REQUIRED ACTION: Each entry in the listing must be set down again word for word.

* * *

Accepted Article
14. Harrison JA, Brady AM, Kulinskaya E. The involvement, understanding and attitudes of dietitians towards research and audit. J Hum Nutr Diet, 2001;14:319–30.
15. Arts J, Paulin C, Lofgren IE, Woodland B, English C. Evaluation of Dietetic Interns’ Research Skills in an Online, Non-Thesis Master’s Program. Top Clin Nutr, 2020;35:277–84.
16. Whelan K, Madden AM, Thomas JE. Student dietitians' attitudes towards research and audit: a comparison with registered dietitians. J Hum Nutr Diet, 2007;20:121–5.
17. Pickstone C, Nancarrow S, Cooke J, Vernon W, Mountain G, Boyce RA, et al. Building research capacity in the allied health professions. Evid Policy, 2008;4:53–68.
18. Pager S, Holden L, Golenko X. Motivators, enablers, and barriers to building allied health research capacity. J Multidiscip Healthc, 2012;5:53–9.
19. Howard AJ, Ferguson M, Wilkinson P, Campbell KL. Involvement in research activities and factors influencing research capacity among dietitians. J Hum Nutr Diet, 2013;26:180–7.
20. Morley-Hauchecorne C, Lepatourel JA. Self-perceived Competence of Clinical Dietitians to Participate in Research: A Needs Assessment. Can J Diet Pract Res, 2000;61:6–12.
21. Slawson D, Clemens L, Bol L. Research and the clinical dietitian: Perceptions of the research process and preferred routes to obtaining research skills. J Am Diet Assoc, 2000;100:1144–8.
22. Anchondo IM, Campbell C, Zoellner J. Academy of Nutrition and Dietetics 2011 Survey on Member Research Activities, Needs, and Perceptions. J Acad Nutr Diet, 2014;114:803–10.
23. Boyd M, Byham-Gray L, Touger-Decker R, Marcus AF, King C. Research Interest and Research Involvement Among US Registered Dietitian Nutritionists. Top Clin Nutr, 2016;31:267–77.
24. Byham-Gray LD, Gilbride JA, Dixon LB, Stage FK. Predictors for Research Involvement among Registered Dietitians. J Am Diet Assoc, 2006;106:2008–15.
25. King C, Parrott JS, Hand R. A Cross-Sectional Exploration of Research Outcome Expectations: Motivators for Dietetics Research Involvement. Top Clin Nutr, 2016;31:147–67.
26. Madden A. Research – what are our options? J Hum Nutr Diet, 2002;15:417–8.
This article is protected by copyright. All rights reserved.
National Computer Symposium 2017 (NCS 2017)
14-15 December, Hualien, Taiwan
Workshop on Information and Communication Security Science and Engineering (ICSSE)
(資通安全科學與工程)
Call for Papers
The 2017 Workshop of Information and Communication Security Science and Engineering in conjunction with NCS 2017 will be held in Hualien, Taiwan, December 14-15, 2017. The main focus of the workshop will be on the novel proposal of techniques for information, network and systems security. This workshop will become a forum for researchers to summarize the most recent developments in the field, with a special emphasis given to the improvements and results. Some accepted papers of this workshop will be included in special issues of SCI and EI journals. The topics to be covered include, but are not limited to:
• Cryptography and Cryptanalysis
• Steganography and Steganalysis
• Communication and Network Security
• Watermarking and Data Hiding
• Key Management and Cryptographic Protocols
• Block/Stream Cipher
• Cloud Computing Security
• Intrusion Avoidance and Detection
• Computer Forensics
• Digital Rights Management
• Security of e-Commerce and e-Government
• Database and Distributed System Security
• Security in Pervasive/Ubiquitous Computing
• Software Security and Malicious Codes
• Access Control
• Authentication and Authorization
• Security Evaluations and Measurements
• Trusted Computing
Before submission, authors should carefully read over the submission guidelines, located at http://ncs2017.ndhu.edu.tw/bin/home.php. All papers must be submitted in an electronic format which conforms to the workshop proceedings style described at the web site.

* * *

RESPONSE BELOW:
Accepted Article
14. Harrison JA, Brady AM, Kulinskaya E. The involvement, understanding and attitudes of dietitians towards research and audit. J Hum Nutr Diet, 2001;14:319–30.
15. Arts J, Paulin C, Lofgren IE, Woodland B, English C. Evaluation of Dietetic Interns’ Research Skills in an Online, Non-Thesis Master’s Program. Top Clin Nutr, 2020;35:277–84.
16. Whelan K, Madden AM, Thomas JE. Student dietitians' attitudes towards research and audit: a comparison with registered dietitians. J Hum Nutr Diet, 2007;20:121–5.
17. Pickstone C, Nancarrow S, Cooke J, Vernon W, Mountain G, Boyce RA, et al. Building research capacity in the allied health professions. Evid Policy, 2008;4:53–68.
18. Pager S, Holden L, Golenko X. Motivators, enablers, and barriers to building allied health research capacity. J Multidiscip Healthc, 2012;5:53–9.
19. Howard AJ, Ferguson M, Wilkinson P, Campbell KL. Involvement in research activities and factors influencing research capacity among dietitians. J Hum Nutr Diet, 2013;26:180–7.
20. Morley-Hauchecorne C, Lepatourel JA. Self-perceived Competence of Clinical Dietitians to Participate in Research: A Needs Assessment. Can J Diet Pract Res, 2000;61:6–12.
21. Slawson D, Clemens L, Bol L. Research and the clinical dietitian: Perceptions of the research process and preferred routes to obtaining research skills. J Am Diet Assoc, 2000;100:1144–8.
22. Anchondo IM, Campbell C, Zoellner J. Academy of Nutrition and Dietetics 2011 Survey on Member Research Activities, Needs, and Perceptions. J Acad Nutr Diet, 2014;114:803–10.
23. Boyd M, Byham-Gray L, Touger-Decker R, Marcus AF, King C. Research Interest and Research Involvement Among US Registered Dietitian Nutritionists. Top Clin Nutr, 2016;31:267–77.
24. Byham-Gray LD, Gilbride JA, Dixon LB, Stage FK. Predictors for Research Involvement among Registered Dietitians. J Am Diet Assoc, 2006;106:2008–15.
25. King C, Parrott JS, Hand R. A Cross-Sectional Exploration of Research Outcome Expectations: Motivators for Dietetics Research Involvement. Top Clin Nutr, 2016;31:147–67.
26. Madden A. Research – what are our options? J Hum Nutr Diet, 2002;15:417–8.
This article is protected by copyright. All rights reserved.
National Computer Symposium 2017 (NCS 2017)
14-15 December, Hualien, Taiwan
Workshop on Information and Communication Security Science and Engineering (ICSSE)
(資通安全科學與工程)
Call for Papers
The 2017 Workshop of Information and Communication Security Science and Engineering in conjunction with NCS 2017 will be held in Hualien, Taiwan, December 14-15, 2017. The main focus of the workshop will be on the novel proposal of techniques for information, network and systems security. This workshop will become a forum for researchers to summarize the most recent developments in the field, with a special emphasis given to the improvements and results. Some accepted papers of this workshop will be included in special issues of SCI and EI journals. The topics to be covered include, but are not limited to:
• Cryptography and Cryptanalysis
• Steganography and Steganalysis
• Communication and Network Security
• Watermarking and Data Hiding
• Key Management and Cryptographic Protocols
• Block/Stream Cipher
• Cloud Computing Security
• Intrusion Avoidance and Detection
• Computer Forensics
• Digital Rights Management
• Security of e-Commerce and e-Government
• Database and Distributed System Security
• Security in Pervasive/Ubiquitous Computing
• Software Security and Malicious Codes
• Access Control
• Authentication and Authorization
• Security Evaluations and Measurements
• Trusted Computing
Before submission, authors should carefully read over the submission guidelines, located at http://ncs2017.ndhu.edu.tw/bin/home.php. All papers must be submitted in an electronic format which conforms to the workshop proceedings style described at the web site.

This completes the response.